It’s easy to think that the best path to literary success is getting in with a big five publisher.
But there is way more room up there in Successville (which we imagine to be somewhere in the mountains of Hawaii) than you might expect. There are groups of innovative thinkers all across the globe who understand that lesser-known authors and books deserve recognition and readership too.
Indie presses have the freedom to publish works that are unique and real, and guess what? There are more than just a few of them. We decided on sharing only 10 indie presses for now, but even stopping there was hard because there are so many talented and inspiring people devoting their time to giving emerging writers and artists a shot.
After perusing this list, make sure to check out part two: “11 More Indie Presses You Should Know About.”
Created in 2005 by a husband and wife team, Two Dollar Radio is a truly unique indie publisher. Along with accepting bold work and designing incredible covers, this duo also produces films and runs a retail space that sells the books they publish and some totally awesome other stuff too! If you’re ever in Columbus, Ohio area, enter the words “Two Dollar Radio Headquarters” into your smartphone and let the awesomeness take over. This young press has already had plenty of success in the literary world, publishing books that have been named finalists for the Los Angeles Times Book Prize and have been honored by the National Book Foundation too.
2. Head of Zeus
A London based publishing company, Head of Zeus opened its doors in early 2012 and, only five years later, was named British Book Award’s Independent Publisher of the Year. They publish a mix of genre fiction, general fiction, literary fiction, and nonfiction . If you’re curious about their unique name, check out its origin story here (It’s short and super interesting, so just do it, okay?).

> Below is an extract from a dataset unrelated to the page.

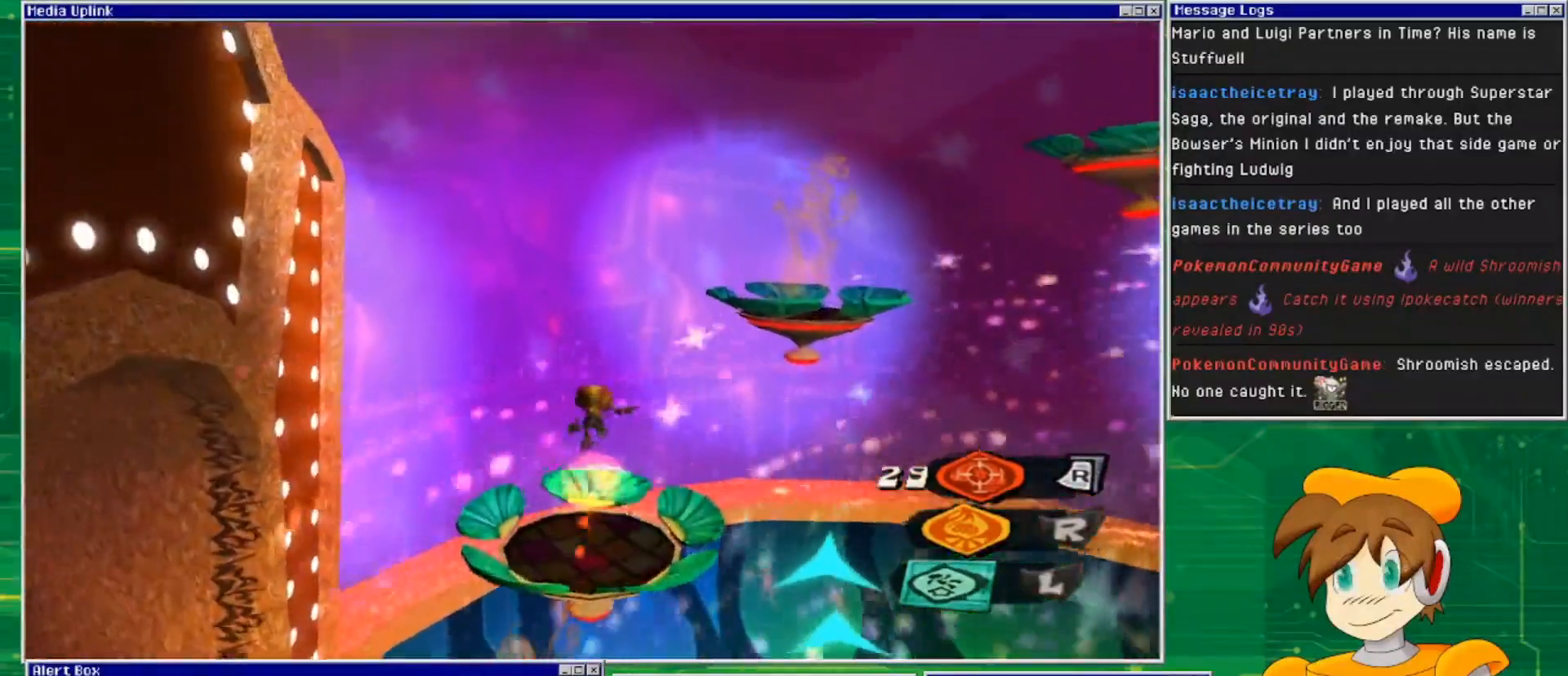
{"buttons": [], "left_stick": "center", "right_stick": "center", "events": [[100, "left_stick", "center"]]}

This nonprofit started out in 1972 as a letterpress operation, and has evolved to publishing novels, short story collections, essay collections, and creative nonfiction too. Their authors have won awards like the National Book Award and The Bailey’s Women’s Prize for Fiction. Based in Minneapolis, Minnesota, Coffee House Press now identifies as both a literary publisher and an arts organization by incorporating their Books in Action program, which aims to connect readers and writers not just through the page but through events, library residency programs, and more!
Feminist Press has been celebrating feminism through literature since 1970. They started by reprinting feminist classics like works by Zora Neale Hurston and Charlotte Perkins Gilman, and now, they publish contemporary feminist literature from authors all across the world. Some of my absolute favorite books have been published by Feminist Press like The Not Wives and Mars.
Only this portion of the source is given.